William H. Perry (Los Angeles)

Perry

William Hayes Perry, known as W.H. Perry, (1832–1906) was a 19th-century lumber merchant and financier in Los Angeles, California. He was known as "a masterful man whose influence and backing has been felt for fifty years in the development of Southern California."[1]

Personal

Perry was born on October 7, 1832, in Newark, Ohio, the son of John and Ann Perry. He went to school and learned a cabinetmaker's trade in Newark.[2] At the age of twenty-one he made his way with William Welles Hollister and a party of some fifty men and five women, with a collection of cattle, sheep and horses, from Council Bluffs, Iowa, to Los Angeles by way of Salt Lake City and San Bernardino.[1][2] It was the first transcontinental sheep drive, taking a year to complete.

* [Your task]: Reproduce the William H. Perry text word for word, in full.

* [Provided records]:
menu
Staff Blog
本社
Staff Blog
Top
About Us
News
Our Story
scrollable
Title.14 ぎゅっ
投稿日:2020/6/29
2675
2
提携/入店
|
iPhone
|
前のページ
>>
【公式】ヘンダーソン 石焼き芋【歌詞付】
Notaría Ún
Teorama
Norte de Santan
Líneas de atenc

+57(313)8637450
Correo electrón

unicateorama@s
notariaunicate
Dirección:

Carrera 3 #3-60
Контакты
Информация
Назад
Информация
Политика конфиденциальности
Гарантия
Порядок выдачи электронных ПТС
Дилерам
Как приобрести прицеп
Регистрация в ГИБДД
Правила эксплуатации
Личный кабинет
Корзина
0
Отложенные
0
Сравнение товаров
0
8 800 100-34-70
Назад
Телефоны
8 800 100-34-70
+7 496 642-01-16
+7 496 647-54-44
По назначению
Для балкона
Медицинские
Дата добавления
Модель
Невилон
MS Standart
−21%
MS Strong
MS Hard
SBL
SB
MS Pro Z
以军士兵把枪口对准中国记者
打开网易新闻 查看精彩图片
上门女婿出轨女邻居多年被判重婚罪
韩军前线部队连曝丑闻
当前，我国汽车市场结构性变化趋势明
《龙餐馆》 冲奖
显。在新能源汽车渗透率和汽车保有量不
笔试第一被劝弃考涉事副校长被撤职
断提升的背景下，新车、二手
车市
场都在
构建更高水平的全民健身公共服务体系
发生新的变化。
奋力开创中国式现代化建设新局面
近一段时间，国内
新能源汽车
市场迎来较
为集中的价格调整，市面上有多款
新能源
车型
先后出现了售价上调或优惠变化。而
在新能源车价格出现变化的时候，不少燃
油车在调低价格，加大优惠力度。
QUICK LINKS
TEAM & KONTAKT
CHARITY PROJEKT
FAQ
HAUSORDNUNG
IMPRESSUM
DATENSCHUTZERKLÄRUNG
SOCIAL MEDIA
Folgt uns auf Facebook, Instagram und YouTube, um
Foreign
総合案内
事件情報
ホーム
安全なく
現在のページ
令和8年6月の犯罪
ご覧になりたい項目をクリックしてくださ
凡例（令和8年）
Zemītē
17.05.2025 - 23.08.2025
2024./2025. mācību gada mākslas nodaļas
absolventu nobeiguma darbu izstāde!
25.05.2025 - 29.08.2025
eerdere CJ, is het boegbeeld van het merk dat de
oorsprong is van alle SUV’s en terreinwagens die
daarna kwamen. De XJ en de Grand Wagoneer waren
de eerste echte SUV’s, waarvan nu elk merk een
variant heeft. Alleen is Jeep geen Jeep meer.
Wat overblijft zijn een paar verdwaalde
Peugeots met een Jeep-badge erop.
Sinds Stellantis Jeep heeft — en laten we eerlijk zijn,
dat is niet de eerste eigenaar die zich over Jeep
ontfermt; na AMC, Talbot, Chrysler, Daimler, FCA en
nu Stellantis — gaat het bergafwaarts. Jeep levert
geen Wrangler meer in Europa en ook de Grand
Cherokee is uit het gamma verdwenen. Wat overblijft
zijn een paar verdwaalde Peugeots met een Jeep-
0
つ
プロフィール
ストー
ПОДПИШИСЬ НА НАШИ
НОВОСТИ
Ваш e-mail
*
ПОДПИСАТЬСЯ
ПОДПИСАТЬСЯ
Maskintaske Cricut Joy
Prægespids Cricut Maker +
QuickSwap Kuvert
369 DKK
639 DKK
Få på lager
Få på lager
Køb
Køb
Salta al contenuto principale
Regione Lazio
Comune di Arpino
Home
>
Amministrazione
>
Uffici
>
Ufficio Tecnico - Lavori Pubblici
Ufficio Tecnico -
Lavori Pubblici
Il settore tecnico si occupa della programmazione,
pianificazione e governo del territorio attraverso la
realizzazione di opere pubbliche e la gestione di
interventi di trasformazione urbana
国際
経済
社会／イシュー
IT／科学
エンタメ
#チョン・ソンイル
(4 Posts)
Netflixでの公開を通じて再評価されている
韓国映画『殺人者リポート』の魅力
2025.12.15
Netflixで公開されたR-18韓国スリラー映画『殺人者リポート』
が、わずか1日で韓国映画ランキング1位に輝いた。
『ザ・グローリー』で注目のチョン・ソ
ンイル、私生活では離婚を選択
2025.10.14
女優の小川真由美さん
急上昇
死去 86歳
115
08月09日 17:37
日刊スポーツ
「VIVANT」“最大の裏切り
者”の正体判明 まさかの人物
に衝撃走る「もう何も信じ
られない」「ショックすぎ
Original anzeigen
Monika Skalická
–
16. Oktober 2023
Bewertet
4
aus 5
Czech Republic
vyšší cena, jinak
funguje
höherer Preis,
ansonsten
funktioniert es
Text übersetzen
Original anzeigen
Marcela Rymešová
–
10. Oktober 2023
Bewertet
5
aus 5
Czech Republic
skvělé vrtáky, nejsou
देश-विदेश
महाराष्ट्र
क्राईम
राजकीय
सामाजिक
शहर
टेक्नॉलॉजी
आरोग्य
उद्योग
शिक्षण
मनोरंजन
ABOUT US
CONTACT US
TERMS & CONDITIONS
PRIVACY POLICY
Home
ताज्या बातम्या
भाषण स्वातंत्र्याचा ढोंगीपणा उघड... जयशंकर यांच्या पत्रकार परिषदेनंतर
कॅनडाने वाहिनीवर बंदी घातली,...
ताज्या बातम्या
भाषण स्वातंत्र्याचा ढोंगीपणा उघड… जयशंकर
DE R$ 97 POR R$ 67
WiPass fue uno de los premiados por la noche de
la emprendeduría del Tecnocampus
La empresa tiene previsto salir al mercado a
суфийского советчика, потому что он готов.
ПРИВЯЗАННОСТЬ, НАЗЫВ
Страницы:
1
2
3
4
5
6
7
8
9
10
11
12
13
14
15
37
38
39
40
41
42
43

* [Exercise response]:
William H. Perry (Los Angeles)

Perry

William Hayes Perry, known as W.H. Perry, (1832–1906) was a 19th-century lumber merchant and financier in Los Angeles, California. He was known as "a masterful man whose influence and backing has been felt for fifty years in the development of Southern California."[1]

Personal

Perry was born on October 7, 1832, in Newark, Ohio, the son of John and Ann Perry. He went to school and learned a cabinetmaker's trade in Newark.[2] At the age of twenty-one he made his way with William Welles Hollister and a party of some fifty men and five women, with a collection of cattle, sheep and horses, from Council Bluffs, Iowa, to Los Angeles by way of Salt Lake City and San Bernardino.[1][2] It was the first transcontinental sheep drive, taking a year to complete.